→ Exercise directions
Your task is to retype every entry exactly while omitting the pictures.

◇ ◇ ◇

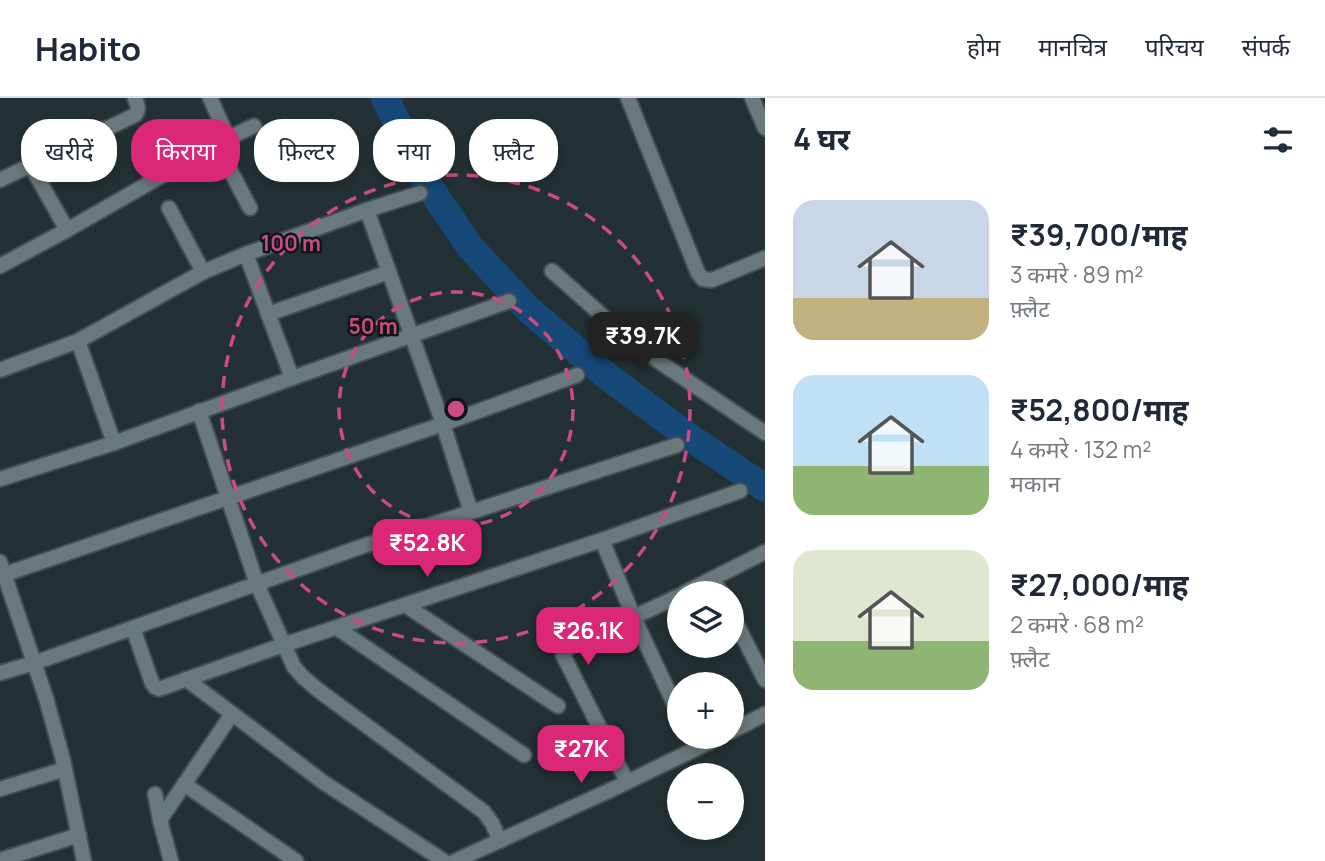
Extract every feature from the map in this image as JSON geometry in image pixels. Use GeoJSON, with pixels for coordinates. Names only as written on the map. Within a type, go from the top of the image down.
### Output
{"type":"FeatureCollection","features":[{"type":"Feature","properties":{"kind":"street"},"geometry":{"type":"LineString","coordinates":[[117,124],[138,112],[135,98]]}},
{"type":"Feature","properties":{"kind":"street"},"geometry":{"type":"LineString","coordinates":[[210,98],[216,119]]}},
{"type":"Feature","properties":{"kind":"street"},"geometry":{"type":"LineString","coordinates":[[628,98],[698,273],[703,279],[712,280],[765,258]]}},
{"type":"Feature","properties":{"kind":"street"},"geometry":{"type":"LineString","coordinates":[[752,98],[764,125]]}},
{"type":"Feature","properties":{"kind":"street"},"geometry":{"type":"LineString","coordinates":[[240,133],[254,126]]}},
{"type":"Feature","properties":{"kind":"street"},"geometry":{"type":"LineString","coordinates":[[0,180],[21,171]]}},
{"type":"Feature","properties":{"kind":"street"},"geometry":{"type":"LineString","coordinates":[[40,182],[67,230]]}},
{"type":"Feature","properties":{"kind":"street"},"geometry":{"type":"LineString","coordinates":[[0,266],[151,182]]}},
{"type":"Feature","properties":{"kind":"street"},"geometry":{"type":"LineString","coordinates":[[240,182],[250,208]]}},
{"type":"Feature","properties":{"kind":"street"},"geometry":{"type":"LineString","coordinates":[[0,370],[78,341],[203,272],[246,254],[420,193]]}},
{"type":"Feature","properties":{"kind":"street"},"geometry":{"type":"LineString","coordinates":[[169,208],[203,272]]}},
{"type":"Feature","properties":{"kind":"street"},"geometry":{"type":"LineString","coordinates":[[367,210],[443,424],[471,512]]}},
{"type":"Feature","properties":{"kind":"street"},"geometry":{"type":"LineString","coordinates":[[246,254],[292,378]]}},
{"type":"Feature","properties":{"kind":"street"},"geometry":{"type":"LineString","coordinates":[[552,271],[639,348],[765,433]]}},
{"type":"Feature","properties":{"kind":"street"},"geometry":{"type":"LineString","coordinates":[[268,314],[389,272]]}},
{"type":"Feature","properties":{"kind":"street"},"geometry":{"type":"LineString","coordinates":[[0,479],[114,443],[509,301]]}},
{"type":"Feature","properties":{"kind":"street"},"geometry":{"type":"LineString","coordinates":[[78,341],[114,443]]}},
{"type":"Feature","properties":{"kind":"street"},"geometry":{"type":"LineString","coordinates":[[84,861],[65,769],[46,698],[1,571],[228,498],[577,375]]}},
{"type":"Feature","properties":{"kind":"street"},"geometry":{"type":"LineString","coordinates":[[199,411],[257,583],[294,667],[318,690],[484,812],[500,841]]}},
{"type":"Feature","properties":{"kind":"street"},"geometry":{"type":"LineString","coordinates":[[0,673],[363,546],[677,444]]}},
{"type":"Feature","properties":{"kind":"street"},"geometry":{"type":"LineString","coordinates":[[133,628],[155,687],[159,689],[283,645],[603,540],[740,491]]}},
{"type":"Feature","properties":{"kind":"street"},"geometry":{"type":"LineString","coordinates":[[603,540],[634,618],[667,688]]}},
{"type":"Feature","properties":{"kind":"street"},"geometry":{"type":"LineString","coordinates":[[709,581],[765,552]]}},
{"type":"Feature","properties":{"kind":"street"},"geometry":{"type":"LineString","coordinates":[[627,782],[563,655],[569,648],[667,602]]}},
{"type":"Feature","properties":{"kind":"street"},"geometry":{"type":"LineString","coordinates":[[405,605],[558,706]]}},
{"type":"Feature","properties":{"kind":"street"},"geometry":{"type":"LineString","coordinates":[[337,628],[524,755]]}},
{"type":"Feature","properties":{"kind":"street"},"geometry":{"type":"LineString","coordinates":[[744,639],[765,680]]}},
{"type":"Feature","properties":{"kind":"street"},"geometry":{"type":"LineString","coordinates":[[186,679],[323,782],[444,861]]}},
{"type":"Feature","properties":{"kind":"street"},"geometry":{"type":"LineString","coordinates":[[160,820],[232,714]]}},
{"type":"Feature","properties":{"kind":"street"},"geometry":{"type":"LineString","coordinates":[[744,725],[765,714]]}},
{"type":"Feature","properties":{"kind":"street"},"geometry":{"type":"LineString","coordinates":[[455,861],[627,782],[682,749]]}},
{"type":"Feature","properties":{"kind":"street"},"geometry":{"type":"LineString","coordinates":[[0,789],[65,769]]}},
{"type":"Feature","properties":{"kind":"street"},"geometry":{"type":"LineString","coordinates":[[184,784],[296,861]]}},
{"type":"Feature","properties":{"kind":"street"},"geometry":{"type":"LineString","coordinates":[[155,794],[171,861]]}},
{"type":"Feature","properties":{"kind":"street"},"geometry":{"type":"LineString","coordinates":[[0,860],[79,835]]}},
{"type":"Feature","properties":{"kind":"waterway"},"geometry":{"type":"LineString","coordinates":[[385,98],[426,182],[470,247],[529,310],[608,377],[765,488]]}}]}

◇ ◇ ◇

→ Finished task
Extract every feature from the map in this image as JSON geometry in image pixels. Use GeoJSON, with pixels for coordinates. Names only as written on the map. Within a type, go from the top of the image down.
### Output
{"type":"FeatureCollection","features":[{"type":"Feature","properties":{"kind":"street"},"geometry":{"type":"LineString","coordinates":[[117,124],[138,112],[135,98]]}},
{"type":"Feature","properties":{"kind":"street"},"geometry":{"type":"LineString","coordinates":[[210,98],[216,119]]}},
{"type":"Feature","properties":{"kind":"street"},"geometry":{"type":"LineString","coordinates":[[628,98],[698,273],[703,279],[712,280],[765,258]]}},
{"type":"Feature","properties":{"kind":"street"},"geometry":{"type":"LineString","coordinates":[[752,98],[764,125]]}},
{"type":"Feature","properties":{"kind":"street"},"geometry":{"type":"LineString","coordinates":[[240,133],[254,126]]}},
{"type":"Feature","properties":{"kind":"street"},"geometry":{"type":"LineString","coordinates":[[0,180],[21,171]]}},
{"type":"Feature","properties":{"kind":"street"},"geometry":{"type":"LineString","coordinates":[[40,182],[67,230]]}},
{"type":"Feature","properties":{"kind":"street"},"geometry":{"type":"LineString","coordinates":[[0,266],[151,182]]}},
{"type":"Feature","properties":{"kind":"street"},"geometry":{"type":"LineString","coordinates":[[240,182],[250,208]]}},
{"type":"Feature","properties":{"kind":"street"},"geometry":{"type":"LineString","coordinates":[[0,370],[78,341],[203,272],[246,254],[420,193]]}},
{"type":"Feature","properties":{"kind":"street"},"geometry":{"type":"LineString","coordinates":[[169,208],[203,272]]}},
{"type":"Feature","properties":{"kind":"street"},"geometry":{"type":"LineString","coordinates":[[367,210],[443,424],[471,512]]}},
{"type":"Feature","properties":{"kind":"street"},"geometry":{"type":"LineString","coordinates":[[246,254],[292,378]]}},
{"type":"Feature","properties":{"kind":"street"},"geometry":{"type":"LineString","coordinates":[[552,271],[639,348],[765,433]]}},
{"type":"Feature","properties":{"kind":"street"},"geometry":{"type":"LineString","coordinates":[[268,314],[389,272]]}},
{"type":"Feature","properties":{"kind":"street"},"geometry":{"type":"LineString","coordinates":[[0,479],[114,443],[509,301]]}},
{"type":"Feature","properties":{"kind":"street"},"geometry":{"type":"LineString","coordinates":[[78,341],[114,443]]}},
{"type":"Feature","properties":{"kind":"street"},"geometry":{"type":"LineString","coordinates":[[84,861],[65,769],[46,698],[1,571],[228,498],[577,375]]}},
{"type":"Feature","properties":{"kind":"street"},"geometry":{"type":"LineString","coordinates":[[199,411],[257,583],[294,667],[318,690],[484,812],[500,841]]}},
{"type":"Feature","properties":{"kind":"street"},"geometry":{"type":"LineString","coordinates":[[0,673],[363,546],[677,444]]}},
{"type":"Feature","properties":{"kind":"street"},"geometry":{"type":"LineString","coordinates":[[133,628],[155,687],[159,689],[283,645],[603,540],[740,491]]}},
{"type":"Feature","properties":{"kind":"street"},"geometry":{"type":"LineString","coordinates":[[603,540],[634,618],[667,688]]}},
{"type":"Feature","properties":{"kind":"street"},"geometry":{"type":"LineString","coordinates":[[709,581],[765,552]]}},
{"type":"Feature","properties":{"kind":"street"},"geometry":{"type":"LineString","coordinates":[[627,782],[563,655],[569,648],[667,602]]}},
{"type":"Feature","properties":{"kind":"street"},"geometry":{"type":"LineString","coordinates":[[405,605],[558,706]]}},
{"type":"Feature","properties":{"kind":"street"},"geometry":{"type":"LineString","coordinates":[[337,628],[524,755]]}},
{"type":"Feature","properties":{"kind":"street"},"geometry":{"type":"LineString","coordinates":[[744,639],[765,680]]}},
{"type":"Feature","properties":{"kind":"street"},"geometry":{"type":"LineString","coordinates":[[186,679],[323,782],[444,861]]}},
{"type":"Feature","properties":{"kind":"street"},"geometry":{"type":"LineString","coordinates":[[160,820],[232,714]]}},
{"type":"Feature","properties":{"kind":"street"},"geometry":{"type":"LineString","coordinates":[[744,725],[765,714]]}},
{"type":"Feature","properties":{"kind":"street"},"geometry":{"type":"LineString","coordinates":[[455,861],[627,782],[682,749]]}},
{"type":"Feature","properties":{"kind":"street"},"geometry":{"type":"LineString","coordinates":[[0,789],[65,769]]}},
{"type":"Feature","properties":{"kind":"street"},"geometry":{"type":"LineString","coordinates":[[184,784],[296,861]]}},
{"type":"Feature","properties":{"kind":"street"},"geometry":{"type":"LineString","coordinates":[[155,794],[171,861]]}},
{"type":"Feature","properties":{"kind":"street"},"geometry":{"type":"LineString","coordinates":[[0,860],[79,835]]}},
{"type":"Feature","properties":{"kind":"waterway"},"geometry":{"type":"LineString","coordinates":[[385,98],[426,182],[470,247],[529,310],[608,377],[765,488]]}}]}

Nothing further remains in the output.